== Page excerpt ==
ICH Q2(R1) and ISO/IEC 17025 (the NABL accreditation standard for Indian testing labs) require: (1) Minimum 5 concentration levels spanning the expected range. (2) Concentrations spanning 80–120% of expected sample range. (3) Triplicate measurements at each level (for statistical analysis). (4) R² ≥ 0.9990 for pharmaceutical analysis. (5) Standards prepared from certified reference materials (CRMs) traceable to NIST or NIST-traceable sources. (6) Blank (zero concentration) included. (7) Quality control (QC) standards at low, medium, and high levels measured with each batch of unknowns to confirm curve stability.
UV-Vis spectrophotometry: protein quantification (Bradford at 595 nm, BCA at 562 nm, Lowry at 660 nm), DNA/RNA at 260 nm, enzyme substrates (p-nitrophenol at 405 nm, NADH at 340 nm). Used in every Indian university biochemistry lab. Flame AAS (Atomic Absorption Spectroscopy): Ca, Mg, Fe, Zn in food, water, and blood (NABL-accredited clinical labs). GFAAS: Pb, Cd, Hg in trace amounts — critical for Ayurvedic medicine heavy metal testing (GGMD standards for Bhasma). ICP-MS: multi-element trace analysis at CCMB, IGCAR, BARC. HPLC-UV/DAD: pharmaceutical active ingredient quantification (USP/IP methods). All these methods require validated calibration curves with documented R² and working range.
Bradford assay (Coomassie Brilliant Blue G-250): (1) Prepare BSA standards: 0, 0.2, 0.4, 0.6, 0.8, 1.0 mg/mL. (2) Add Coomassie reagent → measure absorbance at 595 nm. (3) Plot A₅₉₅ vs [BSA] — linear up to ~1 mg/mL. (4) Measure unknown sample A₅₉₅. (5) Use calibration curve to read off unknown [protein]. (6) Calculate specific activity (U/mg) using [Enzyme Activity Calculator](/enzyme-activity-calculator/). This sequence — Bradford curve → specific activity → purification table — is the standard protein biochemistry workflow in Indian BSc, MSc, and PhD lab courses. The Bradford assay is documented in IUBMB Enzyme Assay Methods and IS:12937.
===
== Information given ==
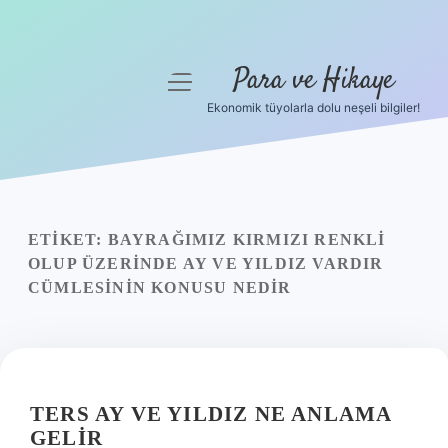
Para ve Hikaye
menüyü
aç
Ekonomik tüyolarla dolu neşeli bilgiler!
Anasayfa
Gizlilik Politikası
Yasal Uyarı
ETIKET:
BAYRAĞIMIZ KIRMIZI RENKLI
OLUP ÜZERINDE AY VE YILDIZ VARDIR
Hakkımızda
CÜMLESININ KONUSU NEDIR
TERS AY VE YILDIZ NE ANLAMA
GELIR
===
• [Work instruction A]
According to the text on calibration curves, what minimum R² value is required for pharmaceutical analysis?
• [Work instruction B]
Write a continuation of the text on calibration curves, starting after its final sentence.

• [Answer box A]
R² ≥ 0.9990

• [Answer box B]
External calibration: prepare standards separately, run them before sample analysis, then measure samples (the standard calculator approach). Quick and simple but can be affected by matrix differences (complex sample matrices in soil, blood, etc. may suppress/enhance signal). Internal calibration (Internal Standard method): add a known amount of a reference compound to both standards and samples before analysis. Concentration of unknown = (response_unknown / response_IS) × [IS] / (response_std / response_IS). Common in GC-MS and LC-MS methods. Isotope dilution mass spectrometry: use isotopically labelled analog as IS — the gold standard for IRMS (Isotope Ratio Mass Spectrometry) used at IIT Delhi and NPL India for reference measurements.
Working range: concentration range over which the curve is linear (R² ≥ threshold) and the method meets precision/accuracy requirements — typically from LOQ to highest verified linear standard. Linear dynamic range (LDR): the ratio of the highest to lowest concentration that can be accurately measured. UV-Vis: LDR ≈ 10–100× (A 0.05–1.5 in practice). AAS: LDR ≈ 100×. ICP-MS: LDR ≈ 10⁶× (6 orders of magnitude). For samples outside the working range: dilute (for high concentration) or concentrate (for low concentration) before measurement. NABL-accredited food testing labs in India (FSSAI network labs) must validate and document working ranges for all methods per ISO 17025 section 7.2.